Да, я совсем было запамятовал.
Ужин почтил своим присутствием сам канцлер Николай Петрович Румянцев. Но его появление и его присутствие на ужине у Барклая-де-Толли представляли собой одну немую сцену, заключавшую в себе немало комического.
Канцлер и в самом деле окончательно оглох и вообще был сильно не в духе, раздраженный, малоразговорчивый, недовольный.
Ничего не поделаешь: за изменой следует расплата – это совершенно справедливо.
Так и должно быть.
Конечно, обидно, что нет ни малейшей возможности арестовать графа, чрезвычайно обидно. Но то, что его оставляют номинальным канцлером, то есть оставляют в роли откровенного паяца, для графа Румянцева, столь важного, столь самолюбивого, придающего своей особе повышенное значение, есть самое несомненное наказание, чуть ли не издевательство.
Хе-хе, графа оставляют канцлером, но при этом полностью отставляют от дел. Полностью!!! Да, только так и можно проучить его, коли нет возможности предать суду и повесить за измену. А так он остается человеком как будто публичным, вершителем судеб Российской империи и одновременно никем и, значит, всеобщим посмешищем.

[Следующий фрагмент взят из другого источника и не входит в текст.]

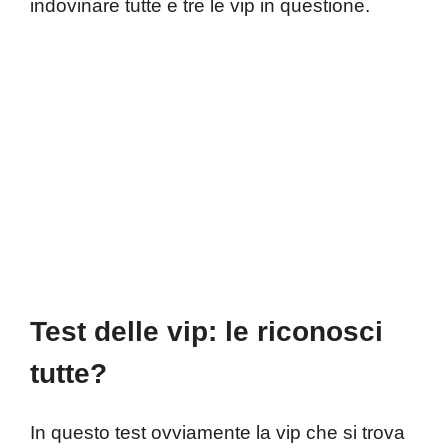
indovinare tutte e tre le vip in questione.
Test delle vip: le riconosci
tutte?
In questo test ovviamente la vip che si trova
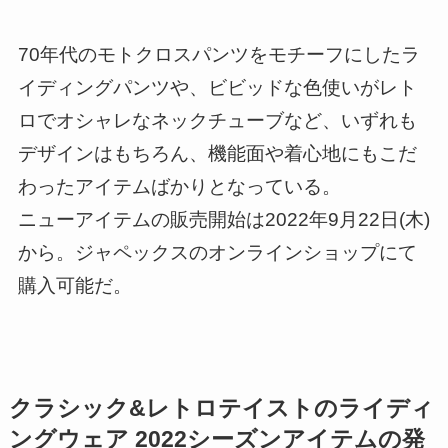
70年代のモトクロスパンツをモチーフにしたラ
イディングパンツや、ビビッドな色使いがレト
ロでオシャレなネックチューブなど、いずれも
デザインはもちろん、機能面や着心地にもこだ
わったアイテムばかりとなっている。
ニューアイテムの販売開始は2022年9月22日(木)
から。ジャペックスのオンラインショップにて
購入可能だ。
クラシック&レトロテイストのライディ
ングウェア 2022シーズンアイテムの発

Да, да, именно так и надо поступить, дабы впредь неповадно было.
Полагаю, что император Александр Павлович принял единственно верное решение, поступив подобным образом.
Ежели нельзя казнить, пусть хотя бы изменнику будет стыдно.
Да, Николай Петрович Румянцев формально пока числится канцлером, но его дипломатическая карьера, без всякого сомнения, у нас на глазах окончательно и бесповоротно завершилась. Визит в Вильну графа де Нарбонна поставил в этой блистательной карьере жирную и решительную точку.
А вот ежели бы не бдительность высшей воинской полиции, ежели бы не этот мальчишка, доставивший мне письмо канцлера Николая Петровича Румянцева к императору Франции, то давний, видимо, сговор графа с Наполеоном Бонапартом только продолжал бы набирать силу и последствия этого для нас могли бы быть самые непредсказуемые и даже страшные и необратимые.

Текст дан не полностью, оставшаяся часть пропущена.